I posted the following on Monday, April 7th, 2025:
[I didn't post about this until now because I didn't want people coming up to me all weekend to offer condolences. I know they think it's the appropriate thing to do, but when I am working at faire, I am playing a character, and that character is a musician 20 years younger than I am who is not in pain (physical or emotional), has not a care in the world, and who slept in a Holiday Inn Express. People offering condolences makes it twice as hard to remain in character. I would appreciate it if no one would mention this matter at faire this coming weekend or the weekend after.]
At about 3 A.M. last Saturday, I woke up to a message from my brother informing me that our mother had passed away.
She was 90 years old. She led a long, mostly good, life. Over the last several years, she'd experienced a lot of physical and then mental decline; when I called on my birthday a month ago, I realized that the mother I had loved and admired was no longer present. It was just her body holding on. So in a way, it was a relief to know that she was no longer suffering.
I made the decision not to tell anyone at faire. My mother was a performer and an artist. On the day I was due to be born, she was sitting backstage at a theater, transcribing by hand an orchestral score for musical comedy she composed. She knew that the show must go on.
On Sunday before cannon, after I tuned my mandola, I sat in the Three Stags singing "Another Turning Point" to no one as the tears finally came. Some years ago, my sister had organized a birthday party for our mother in the town where she was born, and we performed that song for her--my sister singing, my nephew playing guitar, my niece playing bass, and me on the fiddle.
It was my mother who introduced me to music.

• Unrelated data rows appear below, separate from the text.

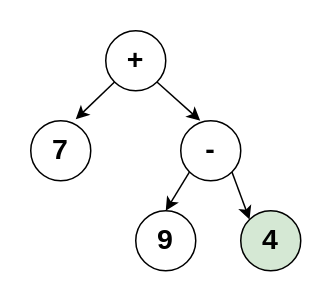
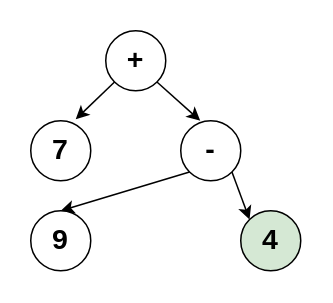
  <mxCell id="0" />
  <mxCell id="1" parent="0" />
  <mxCell id="2" value="&lt;font style=&quot;font-size: 19px;&quot;&gt;&lt;b&gt;+&lt;/b&gt;&lt;/font&gt;" style="ellipse;whiteSpace=wrap;html=1;aspect=fixed;" vertex="1" parent="1"><mxGeometry x="70" y="20" width="40" height="40" as="geometry" /></mxCell>
  <mxCell id="3" value="&lt;font style=&quot;font-size: 19px;&quot;&gt;&lt;b&gt;7&lt;/b&gt;&lt;/font&gt;" style="ellipse;whiteSpace=wrap;html=1;aspect=fixed;" vertex="1" parent="1"><mxGeometry x="20" y="80" width="40" height="40" as="geometry" /></mxCell>
  <mxCell id="4" style="rounded=0;orthogonalLoop=1;jettySize=auto;html=1;exitX=0;exitY=1;exitDx=0;exitDy=0;entryX=0.5;entryY=0;entryDx=0;entryDy=0;" edge="1" parent="1" source="6" target="7"><mxGeometry relative="1" as="geometry" /></mxCell>
  <mxCell id="5" style="rounded=0;orthogonalLoop=1;jettySize=auto;html=1;exitX=1;exitY=1;exitDx=0;exitDy=0;entryX=0;entryY=0;entryDx=0;entryDy=0;" edge="1" parent="1" source="6" target="8"><mxGeometry relative="1" as="geometry" /></mxCell>
  <mxCell id="6" value="&lt;font style=&quot;font-size: 19px;&quot;&gt;&lt;b&gt;-&lt;/b&gt;&lt;/font&gt;" style="ellipse;whiteSpace=wrap;html=1;aspect=fixed;" vertex="1" parent="1"><mxGeometry x="120" y="80" width="40" height="40" as="geometry" /></mxCell>
- <mxCell id="7" value="&lt;font style=&quot;font-size: 19px;&quot;&gt;&lt;b&gt;9&lt;/b&gt;&lt;/font&gt;" style="ellipse;whiteSpace=wrap;html=1;aspect=fixed;" vertex="1" parent="1"><mxGeometry x="90" y="140" width="40" height="40" as="geometry" /></mxCell>
+ <mxCell id="7" value="&lt;font style=&quot;font-size: 19px;&quot;&gt;&lt;b&gt;9&lt;/b&gt;&lt;/font&gt;" style="ellipse;whiteSpace=wrap;html=1;aspect=fixed;" vertex="1" parent="1"><mxGeometry x="20" y="140" width="40" height="40" as="geometry" /></mxCell>
  <mxCell id="8" value="&lt;font style=&quot;font-size: 19px;&quot;&gt;&lt;b&gt;4&lt;/b&gt;&lt;/font&gt;" style="ellipse;whiteSpace=wrap;html=1;aspect=fixed;fillColor=#d5e8d4;" vertex="1" parent="1"><mxGeometry x="160" y="140" width="40" height="40" as="geometry" /></mxCell>
  <mxCell id="9" style="rounded=0;orthogonalLoop=1;jettySize=auto;html=1;exitX=0;exitY=1;exitDx=0;exitDy=0;entryX=0.75;entryY=-0.025;entryDx=0;entryDy=0;entryPerimeter=0;" edge="1" parent="1" source="2" target="3"><mxGeometry relative="1" as="geometry" /></mxCell>
  <mxCell id="10" style="rounded=0;orthogonalLoop=1;jettySize=auto;html=1;exitX=1;exitY=1;exitDx=0;exitDy=0;entryX=0.325;entryY=0;entryDx=0;entryDy=0;entryPerimeter=0;" edge="1" parent="1" source="2" target="6"><mxGeometry relative="1" as="geometry" /></mxCell>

In my elementary years, she spent every weekday afternoon and most of Saturday tirelessly teaching little fingers to play the piano. As I moved into middle school, she completed her MA and got a job teaching music at the college level. When I was in sixth-grade, she tried out on me all the listening assignments she gave the Music Appreciation 101 class. Though the class listened only to act one of Die Walkure, we sat night after night and listened to the whole thing. Years later, she and I would attend the entire Ring Cycle in Seattle; we reprised the trip with Joyce Hazlerig and one of my mom's boyfriends on a later iteration.
When I got interested in playing fiddle, not just violin, she transcribed a country song for me to learn; before long, I was figuring out tunes by ear. We played fiddle music together the whole time I was growing up. A published composer, she understood harmony better than I, and she never balked at playing second fiddle so that I could play the melody. When she visited me at Excalibur Fantasy Faire, I coaxed her onto stage at the Pub Sing to play John Ryan's Polka with us.
Many people decline in retirement, but she thrived. By then, she and my father had parted ways. She moved to Colorado with two of her paramours, where she built the Hazlerig Music House and hosted concerts. Some musicians I've met at faire had already played there when I met them.
She and her paramours took many cruises, seeing the world and enjoying a good life. My mother always took a sketch book with her, as in her retirement, she had decided to explore visual art, a medium she had always eschewed to focus on music. I have several of her paintings, as well as two of her violins.
There are so many things I could say about her. She lived boldly despite her fears and anxieties. I know so many people have problematic relationships with their parents, but I hit the jackpot with mine. Like my father, she was a great teacher, who touched many lives, encouraged many people.